* BEGIN *
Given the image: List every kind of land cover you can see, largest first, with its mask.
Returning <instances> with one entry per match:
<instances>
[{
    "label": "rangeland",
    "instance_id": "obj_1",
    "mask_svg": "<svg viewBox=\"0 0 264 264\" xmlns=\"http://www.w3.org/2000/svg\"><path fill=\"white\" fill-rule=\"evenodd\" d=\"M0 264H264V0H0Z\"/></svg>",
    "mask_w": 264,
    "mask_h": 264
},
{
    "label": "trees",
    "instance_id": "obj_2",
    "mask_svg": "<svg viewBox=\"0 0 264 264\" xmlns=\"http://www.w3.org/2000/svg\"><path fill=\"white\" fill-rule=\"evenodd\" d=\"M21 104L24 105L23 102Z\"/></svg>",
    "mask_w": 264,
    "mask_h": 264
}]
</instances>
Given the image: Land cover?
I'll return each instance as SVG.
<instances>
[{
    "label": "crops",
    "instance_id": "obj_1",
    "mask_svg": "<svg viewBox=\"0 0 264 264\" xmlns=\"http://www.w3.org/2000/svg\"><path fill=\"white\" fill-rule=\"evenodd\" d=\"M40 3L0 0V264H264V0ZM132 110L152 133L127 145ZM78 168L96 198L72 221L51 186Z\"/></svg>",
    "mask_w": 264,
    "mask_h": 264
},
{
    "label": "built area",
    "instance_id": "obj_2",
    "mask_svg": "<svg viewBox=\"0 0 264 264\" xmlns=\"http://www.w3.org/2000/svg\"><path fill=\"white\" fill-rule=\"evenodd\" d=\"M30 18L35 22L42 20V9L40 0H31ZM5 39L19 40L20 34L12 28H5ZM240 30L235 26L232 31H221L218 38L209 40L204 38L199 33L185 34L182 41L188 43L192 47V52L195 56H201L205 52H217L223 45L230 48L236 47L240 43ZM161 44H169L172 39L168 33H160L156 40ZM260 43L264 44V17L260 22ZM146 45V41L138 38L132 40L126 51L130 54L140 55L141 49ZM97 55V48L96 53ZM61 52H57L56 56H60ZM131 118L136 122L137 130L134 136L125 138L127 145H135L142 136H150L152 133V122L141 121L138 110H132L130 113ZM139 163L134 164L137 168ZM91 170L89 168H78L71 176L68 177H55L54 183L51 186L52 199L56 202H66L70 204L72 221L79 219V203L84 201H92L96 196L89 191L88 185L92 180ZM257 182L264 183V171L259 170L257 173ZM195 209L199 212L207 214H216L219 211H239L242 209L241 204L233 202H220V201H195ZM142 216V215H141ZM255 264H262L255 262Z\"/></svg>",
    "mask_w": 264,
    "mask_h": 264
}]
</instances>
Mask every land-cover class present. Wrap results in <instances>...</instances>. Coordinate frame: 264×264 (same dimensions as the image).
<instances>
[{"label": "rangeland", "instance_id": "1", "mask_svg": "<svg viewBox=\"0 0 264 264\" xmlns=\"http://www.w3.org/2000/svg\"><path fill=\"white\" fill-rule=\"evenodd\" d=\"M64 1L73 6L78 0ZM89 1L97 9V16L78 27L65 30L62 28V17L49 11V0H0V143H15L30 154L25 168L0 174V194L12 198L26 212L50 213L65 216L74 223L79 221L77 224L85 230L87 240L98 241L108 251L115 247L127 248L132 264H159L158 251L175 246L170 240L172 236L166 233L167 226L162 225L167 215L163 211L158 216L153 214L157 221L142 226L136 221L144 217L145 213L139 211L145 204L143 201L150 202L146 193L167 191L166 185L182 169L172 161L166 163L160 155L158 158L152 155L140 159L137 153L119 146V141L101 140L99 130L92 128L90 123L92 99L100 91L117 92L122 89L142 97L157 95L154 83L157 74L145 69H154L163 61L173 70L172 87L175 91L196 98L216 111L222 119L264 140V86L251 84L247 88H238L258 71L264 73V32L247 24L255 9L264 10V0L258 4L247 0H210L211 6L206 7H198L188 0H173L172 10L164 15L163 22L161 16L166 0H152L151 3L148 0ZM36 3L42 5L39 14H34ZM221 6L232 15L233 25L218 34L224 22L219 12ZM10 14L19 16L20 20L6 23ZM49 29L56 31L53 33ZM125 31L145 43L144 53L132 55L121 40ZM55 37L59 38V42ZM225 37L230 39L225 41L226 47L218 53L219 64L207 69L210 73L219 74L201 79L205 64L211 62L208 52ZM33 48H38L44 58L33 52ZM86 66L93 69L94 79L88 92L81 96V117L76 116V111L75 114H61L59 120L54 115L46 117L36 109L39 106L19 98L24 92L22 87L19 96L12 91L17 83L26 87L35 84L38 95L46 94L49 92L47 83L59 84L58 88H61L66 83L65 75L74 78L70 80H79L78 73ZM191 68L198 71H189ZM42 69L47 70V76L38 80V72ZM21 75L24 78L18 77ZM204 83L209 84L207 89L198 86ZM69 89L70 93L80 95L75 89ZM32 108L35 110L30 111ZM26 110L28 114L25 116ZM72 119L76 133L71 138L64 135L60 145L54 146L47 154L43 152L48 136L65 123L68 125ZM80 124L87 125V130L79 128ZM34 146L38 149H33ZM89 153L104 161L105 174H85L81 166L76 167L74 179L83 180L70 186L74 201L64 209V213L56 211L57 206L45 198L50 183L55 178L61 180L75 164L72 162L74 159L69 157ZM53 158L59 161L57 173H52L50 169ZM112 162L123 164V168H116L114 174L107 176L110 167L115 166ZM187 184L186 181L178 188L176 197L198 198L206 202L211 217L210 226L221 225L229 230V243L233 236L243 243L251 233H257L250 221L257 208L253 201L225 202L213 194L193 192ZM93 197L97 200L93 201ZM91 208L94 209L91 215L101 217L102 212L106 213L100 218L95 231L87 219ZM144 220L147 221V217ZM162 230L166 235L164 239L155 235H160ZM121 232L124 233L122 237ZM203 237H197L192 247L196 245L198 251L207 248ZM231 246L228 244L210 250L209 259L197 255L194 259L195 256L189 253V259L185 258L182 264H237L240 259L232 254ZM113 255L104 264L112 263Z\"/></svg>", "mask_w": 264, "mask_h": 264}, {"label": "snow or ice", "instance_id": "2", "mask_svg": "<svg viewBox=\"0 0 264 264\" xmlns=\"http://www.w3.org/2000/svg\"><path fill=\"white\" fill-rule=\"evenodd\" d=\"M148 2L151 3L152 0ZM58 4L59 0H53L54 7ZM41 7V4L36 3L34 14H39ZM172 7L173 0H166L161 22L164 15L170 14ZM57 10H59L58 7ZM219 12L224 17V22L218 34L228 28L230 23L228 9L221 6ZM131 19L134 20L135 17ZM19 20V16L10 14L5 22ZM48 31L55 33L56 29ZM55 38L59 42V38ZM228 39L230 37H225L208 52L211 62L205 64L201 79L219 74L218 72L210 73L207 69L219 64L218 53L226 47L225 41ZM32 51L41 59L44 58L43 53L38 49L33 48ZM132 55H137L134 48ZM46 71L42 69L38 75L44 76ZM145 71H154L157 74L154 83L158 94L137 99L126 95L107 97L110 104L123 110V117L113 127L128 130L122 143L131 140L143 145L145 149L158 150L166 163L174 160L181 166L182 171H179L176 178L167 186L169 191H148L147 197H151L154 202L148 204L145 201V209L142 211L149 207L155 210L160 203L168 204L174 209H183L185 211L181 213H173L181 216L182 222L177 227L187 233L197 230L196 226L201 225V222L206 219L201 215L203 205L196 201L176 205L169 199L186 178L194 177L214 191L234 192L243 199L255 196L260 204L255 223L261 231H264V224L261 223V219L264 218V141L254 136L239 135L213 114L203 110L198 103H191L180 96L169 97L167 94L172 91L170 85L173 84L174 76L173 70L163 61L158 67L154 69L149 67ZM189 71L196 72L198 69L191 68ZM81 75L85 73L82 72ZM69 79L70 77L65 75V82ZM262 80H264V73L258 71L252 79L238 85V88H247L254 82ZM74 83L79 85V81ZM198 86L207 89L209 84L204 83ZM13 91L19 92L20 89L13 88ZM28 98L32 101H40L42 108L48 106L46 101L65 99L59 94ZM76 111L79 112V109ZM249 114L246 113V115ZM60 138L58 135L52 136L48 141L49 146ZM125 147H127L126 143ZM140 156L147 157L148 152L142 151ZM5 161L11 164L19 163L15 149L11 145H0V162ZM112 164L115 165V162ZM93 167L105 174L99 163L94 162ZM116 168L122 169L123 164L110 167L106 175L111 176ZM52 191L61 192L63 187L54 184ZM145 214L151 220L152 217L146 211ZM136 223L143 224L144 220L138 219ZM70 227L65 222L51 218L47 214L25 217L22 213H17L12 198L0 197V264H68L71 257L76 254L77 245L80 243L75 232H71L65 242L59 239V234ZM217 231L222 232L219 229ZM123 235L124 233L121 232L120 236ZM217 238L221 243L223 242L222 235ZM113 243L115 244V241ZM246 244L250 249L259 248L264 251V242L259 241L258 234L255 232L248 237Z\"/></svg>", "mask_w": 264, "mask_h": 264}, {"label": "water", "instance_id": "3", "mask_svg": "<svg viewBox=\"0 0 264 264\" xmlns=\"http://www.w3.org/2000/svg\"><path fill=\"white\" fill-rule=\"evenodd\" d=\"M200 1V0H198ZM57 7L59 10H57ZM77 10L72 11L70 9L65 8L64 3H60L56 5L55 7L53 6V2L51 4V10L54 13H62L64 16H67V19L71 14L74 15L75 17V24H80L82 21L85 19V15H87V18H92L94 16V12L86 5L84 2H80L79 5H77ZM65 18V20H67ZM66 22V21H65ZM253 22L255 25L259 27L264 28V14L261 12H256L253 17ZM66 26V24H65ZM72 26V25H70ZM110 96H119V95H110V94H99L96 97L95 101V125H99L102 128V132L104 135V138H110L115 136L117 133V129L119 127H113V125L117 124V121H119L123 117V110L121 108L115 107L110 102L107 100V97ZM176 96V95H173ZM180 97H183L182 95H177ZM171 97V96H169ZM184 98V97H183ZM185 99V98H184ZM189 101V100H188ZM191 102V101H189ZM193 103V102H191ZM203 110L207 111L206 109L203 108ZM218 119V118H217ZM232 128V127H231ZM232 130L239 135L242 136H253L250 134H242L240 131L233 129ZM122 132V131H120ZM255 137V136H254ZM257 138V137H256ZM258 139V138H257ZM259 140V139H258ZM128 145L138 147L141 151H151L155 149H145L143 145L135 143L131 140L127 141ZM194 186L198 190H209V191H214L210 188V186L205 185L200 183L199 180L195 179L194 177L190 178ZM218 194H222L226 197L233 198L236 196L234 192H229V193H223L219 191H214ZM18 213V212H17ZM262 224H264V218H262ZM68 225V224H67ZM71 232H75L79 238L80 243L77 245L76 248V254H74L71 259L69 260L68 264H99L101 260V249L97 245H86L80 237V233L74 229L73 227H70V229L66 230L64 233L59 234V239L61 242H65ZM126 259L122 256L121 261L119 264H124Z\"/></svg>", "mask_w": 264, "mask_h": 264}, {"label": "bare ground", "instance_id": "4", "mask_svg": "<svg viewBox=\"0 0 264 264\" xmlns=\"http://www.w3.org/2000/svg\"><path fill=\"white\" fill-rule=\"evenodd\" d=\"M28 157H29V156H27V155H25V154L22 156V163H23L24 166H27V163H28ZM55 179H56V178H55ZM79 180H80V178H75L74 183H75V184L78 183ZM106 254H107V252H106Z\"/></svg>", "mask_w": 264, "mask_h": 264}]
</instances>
* END *
**Task directions**
Can you output the entries from the very beginning through the line containing "Given the image: Land cover?", inclusive, as a numbered list with any blank lines dropped?

**Right answer**
1. Given the image: List every kind of land cover you can see, largest first, with its mask.
2. Returning <instances> with one entry per match:
3. <instances>
4. [{
5.     "label": "rangeland",
6.     "instance_id": "obj_1",
7.     "mask_svg": "<svg viewBox=\"0 0 264 264\" xmlns=\"http://www.w3.org/2000/svg\"><path fill=\"white\" fill-rule=\"evenodd\" d=\"M0 264H264V0H0Z\"/></svg>",
8.     "mask_w": 264,
9.     "mask_h": 264
10. },
11. {
12.     "label": "trees",
13.     "instance_id": "obj_2",
14.     "mask_svg": "<svg viewBox=\"0 0 264 264\" xmlns=\"http://www.w3.org/2000/svg\"><path fill=\"white\" fill-rule=\"evenodd\" d=\"M21 104L24 105L23 102Z\"/></svg>",
15.     "mask_w": 264,
16.     "mask_h": 264
17. }]
18. </instances>
19. Given the image: Land cover?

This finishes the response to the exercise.